* _Exercices à traiter_
1 – Les affirmations suivantes concordent-elles avec la question au gouvernement ci-dessous ? Pour chacune, répondez par oui ou non et citez à l'identique les mots décisifs du texte : (a) la réglementation des ICPE a été renforcée en 2006 ; (b) les carrosseries figurent dans le PQAI publié en octobre 2013 ; (c) ces entreprises sont tenues de contenir leurs émissions toxiques à la source.
2 – Condensez sous forme de liste le paragraphe de la question au gouvernement ci-dessous qui commence par « Il est sollicité par différents riverains », sans perdre ses faits essentiels.

* _Extrait retenu_
►
Question au gouvernement sur la réduction et le contrôle des pollutions émanant d’installations non-ICPE

M. Adrien Quatennens interroge M. le ministre d’État, ministre de la transition écologique et solidaire, sur la réduction et le contrôle des pollutions émanant d’installations non-ICPE.

Il est sollicité par différents riverains de sa circonscription, habitant à proximité directe de carrosseries insérées dans le tissu urbain de la métropole lilloise. Ces habitants sont confrontés à des émanations de solvants. Des composés organiques volatils identiques à ceux utilisés dans les carrosseries voisines ont par ailleurs été retrouvés en quantité anormalement élevée au sein de leur domicile.

La règlementation des installations classées pour la protection de l’environnement – ICPE – a été allégée en 2006, si bien que les carrosseries en question ne répondent plus aux critères règlementés précédemment. L’INERIS a produit en 2006 une première étude visant à identifier les activités non soumises à autorisation au titre de la réglementation des ICPE afin de mettre en relief les secteurs à étudier de manière plus approfondie.

Ces carrosseries et ateliers de peinture font partie des activités à suivre de près et elles sont citées à ce titre dans le plan interministériel sur la qualité de l’air intérieur (PQAI) publié en octobre 2013. Il n’existe néanmoins à ce jour aucune obligation ni incitation pour ces entreprises à contenir les émissions de produits toxiques à la source, ce qui génère toutes les nuisances olfactives et sanitaires que l’on peut imaginer pour un grand nombre de concitoyens, habitant à proximité de structures telles que ces carrosseries.

Dès lors, Monsieur le député interroge Monsieur le ministre sur les solutions qu’il entend mettre en place pour prendre en considération la nécessité de réduction et de contrôle à la source de pollutions émanant d’installations non-ICPE.
◄
* _Données fournies_
►
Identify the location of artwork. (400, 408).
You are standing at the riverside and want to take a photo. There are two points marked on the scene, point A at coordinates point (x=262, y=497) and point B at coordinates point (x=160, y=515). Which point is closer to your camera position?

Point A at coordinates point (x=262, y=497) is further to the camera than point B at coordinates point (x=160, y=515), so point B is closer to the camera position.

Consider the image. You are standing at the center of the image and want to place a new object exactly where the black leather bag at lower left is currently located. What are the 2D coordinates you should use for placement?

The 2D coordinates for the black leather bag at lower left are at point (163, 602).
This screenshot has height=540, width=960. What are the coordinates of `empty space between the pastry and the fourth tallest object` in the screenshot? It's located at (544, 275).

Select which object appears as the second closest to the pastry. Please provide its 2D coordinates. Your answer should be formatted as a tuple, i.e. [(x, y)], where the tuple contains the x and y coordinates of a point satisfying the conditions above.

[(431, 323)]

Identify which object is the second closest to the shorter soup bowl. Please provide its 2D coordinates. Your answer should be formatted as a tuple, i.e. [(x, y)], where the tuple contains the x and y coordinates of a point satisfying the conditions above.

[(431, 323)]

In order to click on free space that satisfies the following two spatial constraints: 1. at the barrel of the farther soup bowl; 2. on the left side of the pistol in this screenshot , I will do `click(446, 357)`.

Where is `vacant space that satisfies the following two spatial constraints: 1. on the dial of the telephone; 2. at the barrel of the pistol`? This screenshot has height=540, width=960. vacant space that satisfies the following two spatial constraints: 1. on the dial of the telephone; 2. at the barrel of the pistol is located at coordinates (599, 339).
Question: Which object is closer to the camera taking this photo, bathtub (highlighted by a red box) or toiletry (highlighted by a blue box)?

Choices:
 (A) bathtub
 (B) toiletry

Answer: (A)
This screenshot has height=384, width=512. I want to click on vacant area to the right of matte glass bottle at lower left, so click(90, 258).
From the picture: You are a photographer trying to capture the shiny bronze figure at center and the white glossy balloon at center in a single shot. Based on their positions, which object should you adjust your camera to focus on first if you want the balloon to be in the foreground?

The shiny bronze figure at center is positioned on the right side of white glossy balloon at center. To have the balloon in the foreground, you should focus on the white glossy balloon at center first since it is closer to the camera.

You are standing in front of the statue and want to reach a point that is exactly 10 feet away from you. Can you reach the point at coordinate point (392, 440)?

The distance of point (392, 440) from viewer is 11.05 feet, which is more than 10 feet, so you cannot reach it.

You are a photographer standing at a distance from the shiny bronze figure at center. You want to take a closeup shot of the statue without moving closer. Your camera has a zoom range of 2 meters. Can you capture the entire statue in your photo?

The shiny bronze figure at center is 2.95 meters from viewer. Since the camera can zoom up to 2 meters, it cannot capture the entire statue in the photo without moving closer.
◄
* _Corrigé_
1 –
(a) Non : « La règlementation des installations classées pour la protection de l’environnement – ICPE – a été allégée en 2006 ».
(b) Oui : « elles sont citées à ce titre dans le plan interministériel sur la qualité de l’air intérieur (PQAI) publié en octobre 2013 ».
(c) Non : « Il n’existe néanmoins à ce jour aucune obligation ni incitation pour ces entreprises à contenir les émissions de produits toxiques à la source ».

2 –
- Le député est sollicité par des riverains de sa circonscription qui vivent à proximité directe de carrosseries insérées dans le tissu urbain de la métropole lilloise.
- Ces habitants subissent des émanations de solvants.
- Des composés organiques volatils identiques à ceux des carrosseries voisines ont été retrouvés en quantité anormalement élevée dans leur domicile.